Lumbar radiculopathy may mimic the pain and disability associated with arthritis of the subtalar joint. In such patients, the ankle examination findings should be negative. Entrapment neuropathies, such as tarsal tunnel syndrome, and bursitis of the ankle also may confuse the diagnosis; both conditions may coexist with arthritis of the subtalar joint. Primary and metastatic tumors of the distal tibia and fibula and spine and occult fractures also may manifest in a manner analogous to arthritis of the subtalar joint.


Initial treatment of the pain and functional disability associated with arthritis of the subtalar joint should include a combination of nonsteroidal antiinflammatory drugs (NSAIDs) or cyclooxygenase-2 (COX-2) inhibitors and physical therapy. Local application of heat and cold may be beneficial. Avoidance of repetitive activities that aggravate the symptoms and short-term immobilization of the ankle joint also may provide relief. For patients who do not respond to these treatment modalities, an intra-articular injection of the subtalar joint with a local anesthetic and steroid may be a reasonable next step.
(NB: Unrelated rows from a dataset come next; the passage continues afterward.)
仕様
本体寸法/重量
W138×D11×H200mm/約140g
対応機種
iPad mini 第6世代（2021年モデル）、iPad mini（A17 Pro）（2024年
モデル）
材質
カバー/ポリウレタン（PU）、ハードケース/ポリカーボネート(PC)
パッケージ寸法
Computed tomography (CT), fluoroscopic, or ultrasound guidance may be useful when performing injection of the subtalar joint if the anatomic landmarks are difficult to identify.

Complications and Pitfalls

Failure to identify primary or metastatic tumor of the ankle or spine that is responsible for the patient’s pain may yield disastrous results.

The major complication of intra-articular injection of the subtalar joint is infection. This complication should be exceedingly rare if strict aseptic technique is adhered to.

Approximately 25% of patients report a transient increase in pain after intra-articular injection of the subtalar joint, and patients should be warned of this possibility.

Clinical Pearls

Coexistent bursitis and tendinitis may contribute to ankle pain and may require additional treatment with more localized injection of a local anesthetic and depot steroid. Injection of the subtalar joint is extremely effective in the treatment of pain secondary to the causes of arthritis of the joint mentioned.

This technique is a safe procedure if careful attention is paid to the clinically relevant anatomy in the areas to be injected.

The use of physical modalities, including local heat and gentle range-of-motion exercises, should be introduced several days after the patient undergoes this injection technique for ankle pain. Vigorous exercises should be avoided because they would exacerbate the symptoms.